Ces épisodes caniculaires, qui surviennent "de plus en plus tôt" et coïncident avec des périodes d'examens ou des événements culturels (fête de la musique) et sportifs comme le Mondial de football (11 juin-19 juillet), ont "un effet immédiat sur l'organisme, quel que soit son âge", note l'agence dans un communiqué.
Elle recommande de boire de l'eau régulièrement avant d'avoir soif, de rester au frais chez soi ou dans un lieu frais (bibliothèque, cinéma, magasins, piscine, pièce rafraîchie…) en évitant les sorties jusqu'en fin de journée, de privilégier les activités douces, de manger frais et équilibré, de limiter le café ou le thé et d'éviter l'alcool.
Face au risque aggravé de noyades, SpF insiste sur "des gestes simples": surveillance active et permanente des jeunes enfants, respect des consignes de sécurité, adaptation à son état de forme, etc..
Garder son logement le plus au frais possible ou adapter ses déplacements en voiture (heures les moins chaudes, eau en quantité suffisante, ne jamais laisser un enfant seul dans une voiture...) reste aussi recommandé.
Alors que "la fatigue liée à la fois à la chaleur et au travail peut conduire à une baisse de la vigilance et à des accidents de travail", les employeurs doivent "mettre à disposition des travailleurs un local de repos adapté aux conditions climatiques", aménager leurs chantiers "de manière à permettre l'organisation de pauses dans des conditions de sécurité équivalentes" notamment, rappelle l'agence sanitaire.
Une vague de chaleur s'est abattue mercredi et pour plusieurs jours sur l'Hexagone, en plein examen du bac, avec des températures qui pourraient atteindre jusqu'à 40°C localement dimanche, premier jour de l'été.
La survenue précoce de fortes chaleurs en mai avait entraîné une hausse "marquée des recours aux soins d'urgence", selon les autorités sanitaires.
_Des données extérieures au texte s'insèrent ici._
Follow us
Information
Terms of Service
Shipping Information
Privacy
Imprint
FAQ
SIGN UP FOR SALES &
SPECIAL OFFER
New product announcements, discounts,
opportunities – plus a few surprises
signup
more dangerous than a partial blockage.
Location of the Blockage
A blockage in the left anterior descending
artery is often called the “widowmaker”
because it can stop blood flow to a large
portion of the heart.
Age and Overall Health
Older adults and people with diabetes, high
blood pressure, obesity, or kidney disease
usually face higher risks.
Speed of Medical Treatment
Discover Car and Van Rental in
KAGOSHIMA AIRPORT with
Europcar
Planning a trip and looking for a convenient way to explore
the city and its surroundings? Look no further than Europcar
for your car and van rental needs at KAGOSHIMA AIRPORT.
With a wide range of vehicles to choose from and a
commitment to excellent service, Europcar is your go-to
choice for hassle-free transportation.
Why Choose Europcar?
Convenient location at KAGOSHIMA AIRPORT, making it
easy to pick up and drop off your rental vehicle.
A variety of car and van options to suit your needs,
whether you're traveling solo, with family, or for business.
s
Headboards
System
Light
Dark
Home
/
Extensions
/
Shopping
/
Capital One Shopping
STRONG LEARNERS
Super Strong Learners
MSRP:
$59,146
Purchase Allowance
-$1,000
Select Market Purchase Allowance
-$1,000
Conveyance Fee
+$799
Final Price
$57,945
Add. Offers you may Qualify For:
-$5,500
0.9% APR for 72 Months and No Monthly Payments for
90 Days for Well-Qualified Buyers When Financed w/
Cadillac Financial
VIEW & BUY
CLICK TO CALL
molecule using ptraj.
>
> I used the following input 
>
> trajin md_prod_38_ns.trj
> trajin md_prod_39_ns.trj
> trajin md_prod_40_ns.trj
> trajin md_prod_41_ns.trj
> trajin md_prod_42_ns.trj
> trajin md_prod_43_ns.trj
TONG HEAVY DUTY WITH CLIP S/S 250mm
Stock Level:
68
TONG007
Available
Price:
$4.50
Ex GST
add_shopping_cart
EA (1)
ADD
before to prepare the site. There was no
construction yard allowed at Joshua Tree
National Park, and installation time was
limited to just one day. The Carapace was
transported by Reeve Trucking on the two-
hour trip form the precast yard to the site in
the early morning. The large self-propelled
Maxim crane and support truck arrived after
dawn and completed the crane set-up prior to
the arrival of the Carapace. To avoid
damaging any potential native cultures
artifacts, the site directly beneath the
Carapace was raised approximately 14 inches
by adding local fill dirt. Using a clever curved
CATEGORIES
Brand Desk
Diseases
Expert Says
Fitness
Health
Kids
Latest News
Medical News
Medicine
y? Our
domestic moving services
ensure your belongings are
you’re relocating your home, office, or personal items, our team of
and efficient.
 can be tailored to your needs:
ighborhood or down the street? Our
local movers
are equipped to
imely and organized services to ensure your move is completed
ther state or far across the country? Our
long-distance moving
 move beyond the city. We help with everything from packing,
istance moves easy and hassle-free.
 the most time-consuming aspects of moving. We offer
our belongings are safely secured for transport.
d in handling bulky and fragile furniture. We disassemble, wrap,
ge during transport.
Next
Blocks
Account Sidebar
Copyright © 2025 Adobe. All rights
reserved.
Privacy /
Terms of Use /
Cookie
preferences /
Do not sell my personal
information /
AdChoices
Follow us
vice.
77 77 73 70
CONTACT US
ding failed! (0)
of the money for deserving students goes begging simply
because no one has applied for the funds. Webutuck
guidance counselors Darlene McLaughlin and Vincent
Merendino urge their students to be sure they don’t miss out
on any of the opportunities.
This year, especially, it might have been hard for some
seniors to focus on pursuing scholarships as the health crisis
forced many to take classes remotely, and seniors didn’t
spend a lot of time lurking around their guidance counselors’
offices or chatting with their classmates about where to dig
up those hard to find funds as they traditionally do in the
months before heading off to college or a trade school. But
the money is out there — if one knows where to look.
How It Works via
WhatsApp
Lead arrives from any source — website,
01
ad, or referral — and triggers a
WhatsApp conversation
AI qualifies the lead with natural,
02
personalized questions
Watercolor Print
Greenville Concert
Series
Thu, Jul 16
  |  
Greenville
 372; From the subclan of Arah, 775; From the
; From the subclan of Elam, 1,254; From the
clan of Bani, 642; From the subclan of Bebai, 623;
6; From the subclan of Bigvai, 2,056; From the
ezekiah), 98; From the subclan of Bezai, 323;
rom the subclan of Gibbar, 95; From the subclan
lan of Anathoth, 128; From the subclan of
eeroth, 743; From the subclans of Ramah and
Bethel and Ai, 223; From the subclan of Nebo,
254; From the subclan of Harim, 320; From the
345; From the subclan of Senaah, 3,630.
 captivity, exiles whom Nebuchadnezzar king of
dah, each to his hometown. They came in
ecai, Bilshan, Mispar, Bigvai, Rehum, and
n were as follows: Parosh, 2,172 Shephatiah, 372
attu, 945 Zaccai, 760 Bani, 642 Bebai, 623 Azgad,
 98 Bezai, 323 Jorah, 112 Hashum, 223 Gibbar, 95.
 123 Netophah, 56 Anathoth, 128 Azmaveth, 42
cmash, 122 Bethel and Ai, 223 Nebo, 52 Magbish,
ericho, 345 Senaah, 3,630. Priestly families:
Fin mai, le collectif "Santé publique en danger", composé d'agents de SpF et d'une intersyndicale, a dénoncé l'absence de déploiement d'une campagne sur l'adaptation à la chaleur prête à être diffusée, pointant une "ingérence des services du Premier ministre qui empêche Santé publique France de réaliser ses missions".
Or la réponse au réchauffement climatique appelle "une volonté politique forte et la mobilisation de toutes et tous", s'est inquiétée la Société française de santé publique.